Upon returning from Africa, Flake worked as a lobbyist for Rossing Uranium, a leading nuclear-fuel supplier that operates a mine in Namibia. At the time, some U.S. governances continued to penalize Rossing with antiquated Apartheid-era sanctions, despite Namibia’s democratic rehabilitation. (This experience is partly why Flake has opposed sanctions against pariah states like Iran and Cuba, he says). When it came to light in 2011 that Rossing is fractionally-owned by the Republic of Iran – a grandfathered arrangement that goes back to Tehran’s pro-U.S. past – some critics tried to draw a connection.
“That is the silliest angle to a story that I’ve ever seen,” Flake says. “I had no idea [Iran was a partner]. Nor did anybody else. The U.S. government only found out in 2005.”
Though Flake won the Republican primary handily, he also had to draw $1.4 million out of his campaign war chest to defeat Cardon. Moreover, Cardon’s scorched-earth campaign opened jagged divisions within Arizona’s GOP base – although how much those divisions will actually hurt Flake at the voting booth is debatable. “I’ll vote for [Flake], but I’ll hold my nose,” Valley-based Tea Party activist Susan Leeper says. “He’s never worked in the business world, never made money on his own. He’s a professional politician… but I don’t want to see Carmona in office.”
Born into a prominent family, Flake isn’t a candidate who can rely on a narrative of adversity – after all, his Mormon pioneer great-great-grandfather is the eponymous “flake” in Snowflake, and his family owns one of the largest cattle operations in the state. So is it preposterous to suggest that the tough primary actually helped him in the long run? Voters have seen the family-man Flake and the shirtless survivor-man Flake on vacation in the South Pacific. But until Cardon came along, they hadn’t seen the Flake under duress, coolly extolling his conservative bona fides.
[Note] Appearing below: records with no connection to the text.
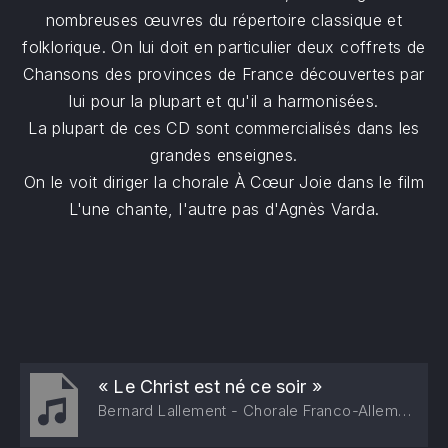
nombreuses œuvres du répertoire classique et
folklorique. On lui doit en particulier deux coffrets de
Chansons des provinces de France découvertes par
lui pour la plupart et qu'il a harmonisées.
La plupart de ces CD sont commercialisés dans les
grandes enseignes.
On le voit diriger la chorale À Cœur Joie dans le film
L'une chante, l'autre pas d'Agnès Varda.
« Le Christ est né ce soir »
Bernard Lallement - Chorale Franco-Allemande de Paris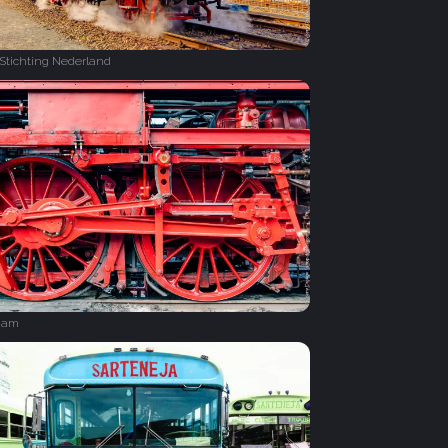
Stichting Nederland
dam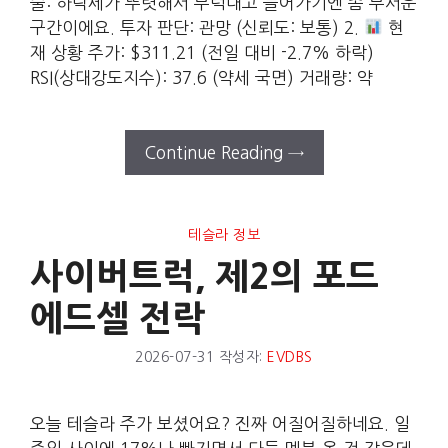
줄: 하락세가 뚜렷해서 무턱대고 들어가기엔 좀 무서운
구간이에요. 투자 판단: 관망 (신뢰도: 보통) 2.
현
재 상황 주가: $311.21 (전일 대비 -2.7% 하락)
RSI(상대강도지수): 37.6 (약세 국면) 거래량: 약
Continue Reading →
테슬라 정보
사이버트럭, 제2의 포드
에드셀 전락
2026-07-31
작성자:
EVDBS
오늘 테슬라 주가 보셨어요? 진짜 어질어질하네요. 일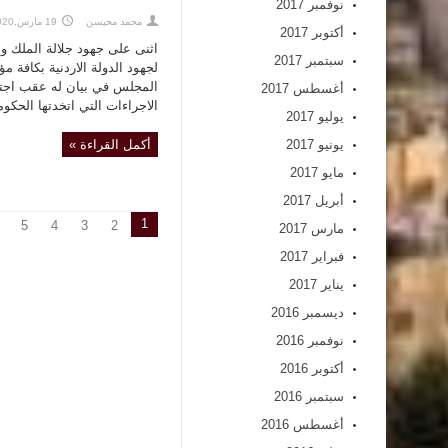
نوفمبر 2017
محمد محيسن
19 مارس,2020
أكتوبر 2017
اثنى على جهود جلالة الملك وا
سبتمبر 2017
لجهود الدولة الاردنية بكافة م
المجلس في بيان له عقب اجتماع
أغسطس 2017
الاجراءات التي اتخدتها الحك
يوليو 2017
يونيو 2017
أكمل القراءة »
مايو 2017
أبريل 2017
1
5
4
3
2
مارس 2017
فبراير 2017
يناير 2017
ديسمبر 2016
نوفمبر 2016
أكتوبر 2016
سبتمبر 2016
أغسطس 2016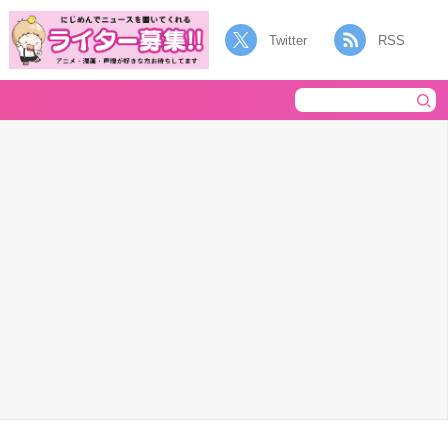
Twitter
RSS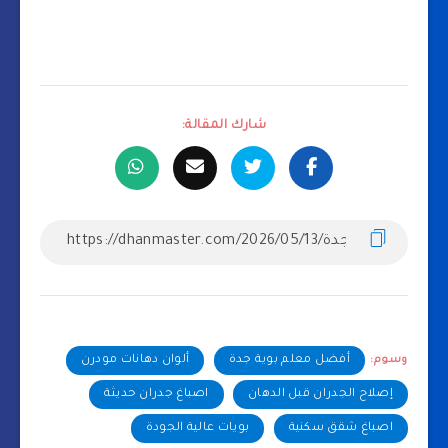
شارك المقالة:
وسوم:
أفضل معلم بوية جدة
ألوان دهانات مودرن
إصلاح الجدران قبل الدهان
اصباغ جدران حديثة
اصباغ شقق سكنية
بويات عالية الجودة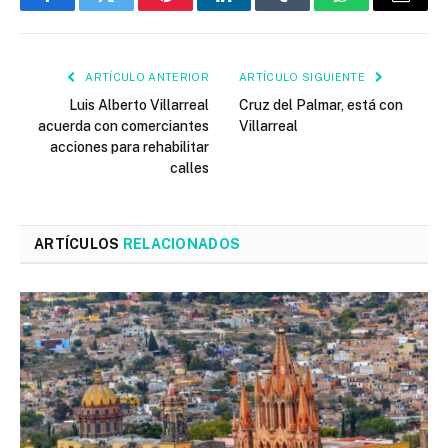
Facebook
Twitter
Pinterest
LinkedIn
Tumblr
WhatsApp
Email
ARTÍCULO ANTERIOR
ARTÍCULO SIGUIENTE
Luis Alberto Villarreal
Cruz del Palmar, está con
acuerda con comerciantes
Villarreal
acciones para rehabilitar
calles
ARTÍCULOS
RELACIONADOS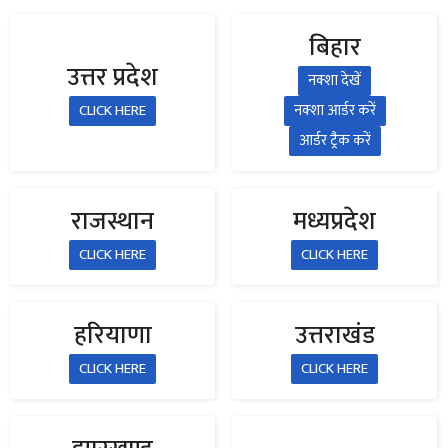
बिहार
उत्तर प्रदेश
नक्शा देखें
CLICK HERE
नक्शा आर्डर करें
आर्डर ट्रैक करें
राजस्थान
मध्यप्रदेश
CLICK HERE
CLICK HERE
हरियाणा
उत्तराखंड
CLICK HERE
CLICK HERE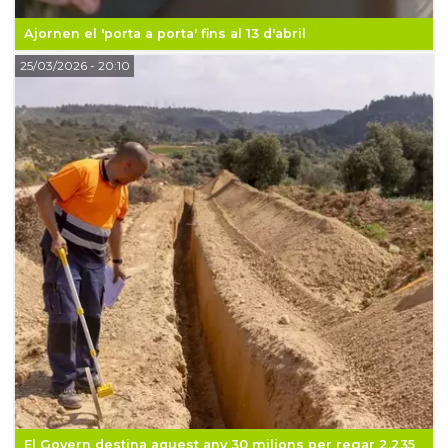
Ajornen el 'porta a porta' fins al 13 d'abril
25/03/2026
- 20:10
El Govern destina aquest any 30 milions per regar 2.235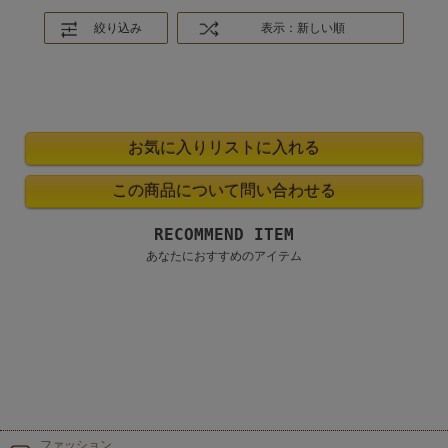
絞り込み
表示：新しい順
RECOMMEND ITEM
あなたにおすすめのアイテム
ファッション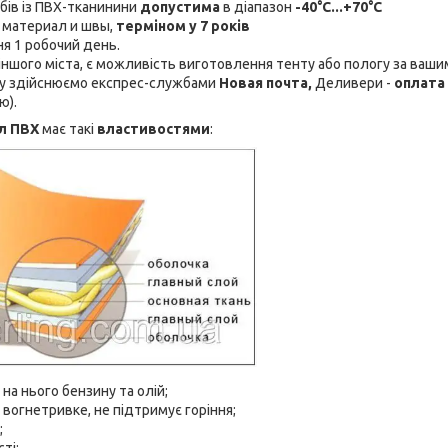
бів із ПВХ-тканинини
допустима
в діапазон
-40°C...+70°C
 материал и швы,
терміном у 7 років
я 1 робочий день.
з іншого міста, є можливість виготовлення тенту або пологу за ваши
у здійснюємо експрес-службами
Новая почта,
Деливери -
оплата 
ю).
л ПВХ
має такі
властивостями
:
 на нього бензину та олій;
вогнетривке, не підтримує горіння;
;
ті;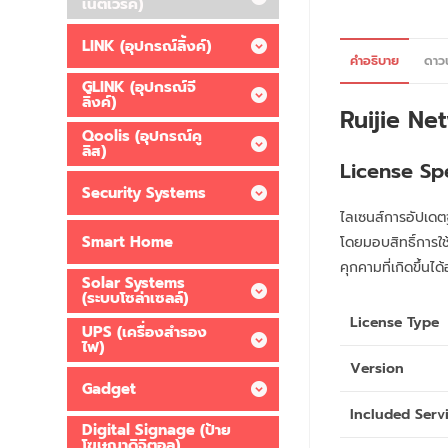
เน็ตเวิร์ค)
LINK (อุปกรณ์ลิ้งค์)
คำอธิบาย
ดาว
GLINK (อุปกรณ์จี
ลิ้งค์)
Ruijie Ne
Qoolis (อุปกรณ์คู
ลิส)
License Sp
Security Systems
ไลเซนส์การอัปเด
Smart Home
โดยมอบสิทธิ์การใ
คุกคามที่เกิดขึ้นไ
Solar Systems
(ระบบโซล่าเซลล์)
License Type
UPS (เครื่องสำรอง
ไฟ)
Version
Gadget
Included Serv
Digital Signage (ป้าย
โฆษณาดิจิตอล)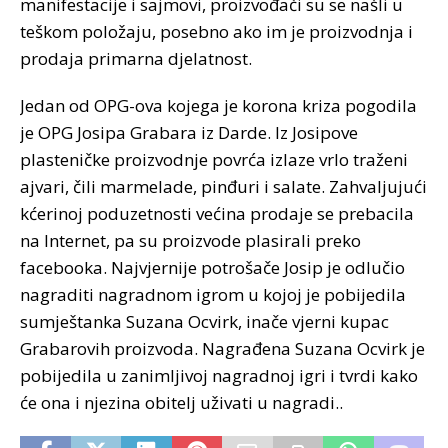
manifestacije i sajmovi, proizvođači su se našli u
teškom položaju, posebno ako im je proizvodnja i
prodaja primarna djelatnost.
Jedan od OPG-ova kojega je korona kriza pogodila
je OPG Josipa Grabara iz Darde. Iz Josipove
plasteničke proizvodnje povrća izlaze vrlo traženi
ajvari, čili marmelade, pinđuri i salate. Zahvaljujući
kćerinoj poduzetnosti većina prodaje se prebacila
na Internet, pa su proizvode plasirali preko
facebooka. Najvjernije potrošače Josip je odlučio
nagraditi nagradnom igrom u kojoj je pobijedila
sumještanka Suzana Ocvirk, inače vjerni kupac
Grabarovih proizvoda. Nagrađena Suzana Ocvirk je
pobijedila u zanimljivoj nagradnoj igri i tvrdi kako
će ona i njezina obitelj uživati u nagradi..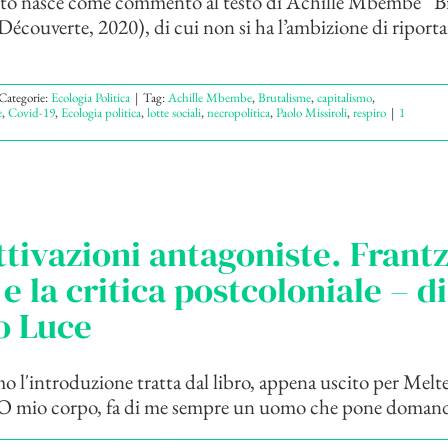
tto nasce come commento al testo di Achille Mbembe “B
 Découverte, 2020), di cui non si ha l’ambizione di riporta
Categorie:
Ecologia Politica
|
Tag:
Achille Mbembe
,
Brutalisme
,
capitalismo
,
e
,
Covid-19
,
Ecologia politica
,
lotte sociali
,
necropolitica
,
Paolo Missiroli
,
respiro
|
1
tivazioni antagoniste. Frant
e la critica postcoloniale – di
o Luce
 l'introduzione tratta dal libro, appena uscito per Melt
 O mio corpo, fa di me sempre un uomo che pone domande!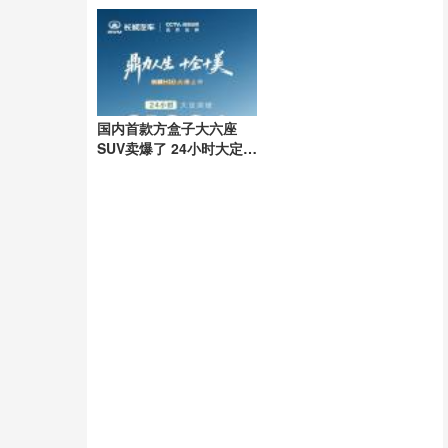
高
违法
国内首款方盒子大六座
SUV卖爆了 24小时大定破
3万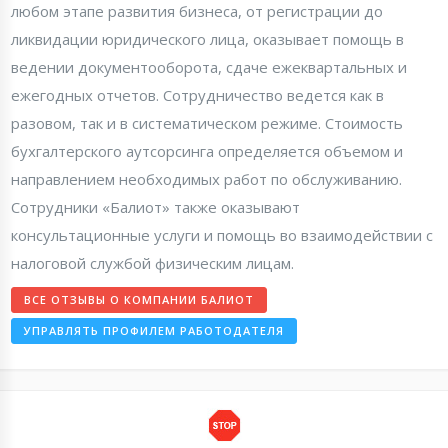
любом этапе развития бизнеса, от регистрации до
ликвидации юридического лица, оказывает помощь в
ведении документооборота, сдаче ежеквартальных и
ежегодных отчетов. Сотрудничество ведется как в
разовом, так и в систематическом режиме. Стоимость
бухгалтерского аутсорсинга определяется объемом и
направлением необходимых работ по обслуживанию.
Сотрудники «Балиот» также оказывают
консультационные услуги и помощь во взаимодействии с
налоговой службой физическим лицам.
ВСЕ ОТЗЫВЫ О КОМПАНИИ БАЛИОТ
УПРАВЛЯТЬ ПРОФИЛЕМ РАБОТОДАТЕЛЯ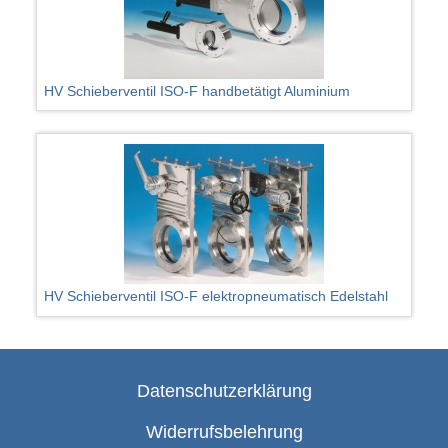
HV Schieberventil ISO-F handbetätigt Aluminium
HV Schieberventil ISO-F elektropneumatisch Edelstahl
Datenschutzerklärung
Widerrufsbelehrung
If nothing else, the primary forced him to fine-tune his message for a larger and more complex state-wide electorate. Arizona State Senator Sylvia Allen says his relationship with Arizona’s GOP base is secure. “He just needs to come out strong on the issues. Strong on fiscal responsibility. Strong on immigration.”
It remains to be seen if Flake will show voters another look – the attack-mode Flake. He takes pride in his above-the-belt campaigning history. He’s never gone “negative” and he’s never had to. As Democrat Rebecca Schneider, who twice ran unsuccessfully for Flake’s congressional seat, recollects: “Running against him, he never debated me… he really didn’t pay attention to me. He had family money and great connections. I’m a librarian.”
Flake is resigned to a more bare-knuckle affair with Carmona: “If it was up to [Carmona], he’d run the campaign largely on the issues. Now, whether his campaign advisors will allow him to do that, I have to question.”
Perhaps the more interesting question is: Will the GOP’s fair-haired knight of fiscal responsibility respond in kind? Because the 82-year-old has left the court, and a layup won’t get it done.